Respostas capitais - Marie Santini
É fundadora e diretora do Netlab, o Laboratório de Estudos de Internet e Redes Sociais da Universidade Federal do Rio de Janeiro
"A liberdade de expressão que existe é só das big techs, de mais ninguém"
Marie Santini, pesquisadora integrante da rede europeia VOX-Pol Network of Excellence, focada em extremismo político online violento, acompanha a decisão do Supremo Tribunal Federal (STF) que pode quebrar a blindagem das big techs. Avalia que a censura, hoje, é 100% praticada pelas redes.
Por que a desinformação é um fenômeno econômico?
Começa na forma com que as big techs se estruturaram há 20 anos. Nasceram no Vale do Silício com modelo de startup, mais ágil, sem burocracia e travas. Avançaram fazendo a sociedade acreditar que qualquer tipo de regulamentação poderia impedir a inovação. Por isso, alegavam que não poderiam ser reguladas, porque a tecnologia libertaria a sociedade de trabalhos manuais e precários e democratizaria o conhecimento. Levaria informação e conhecimento gratuitos, conectando pessoas sem restrições geográficas ou linguísticas.

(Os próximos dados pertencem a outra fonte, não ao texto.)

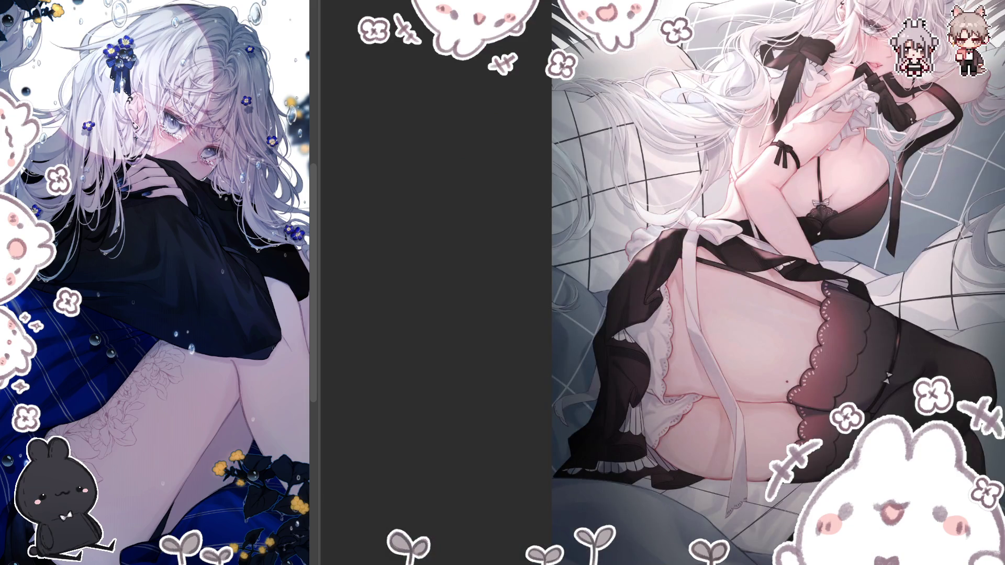
scroll(730, 282, right, 2)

Foi um discurso eficaz, não?
Sim. A partir de 2014, 2015, começamos a ver desinformação. O grande laboratório foi a política, porque tem períodos eleitorais, permitindo testes que não seriam possíveis em outros mercados, porque se faz uma campanha e depois vê quem ganha.
O que mudou?
Um momento importante para a compreensão dos mecanismos foi o da Cambridge Analytica, quando vaza a informação de que essa empresa usava dados dos usuários para distribuir publicidade de forma microsegmentada para eleitores de Trump. O mundo acorda para duas ideias. Uma, de que a desinformação era um problema sistêmico e não tinha mecanismos de controle porque não havia regulação, nem transparência, nem responsabilidade. A outra foi de que o modelo de negócios dessas empresas estava amadurecido, e era publicidade. A Meta, por exemplo, tem 99% de seu faturamento com anúncios.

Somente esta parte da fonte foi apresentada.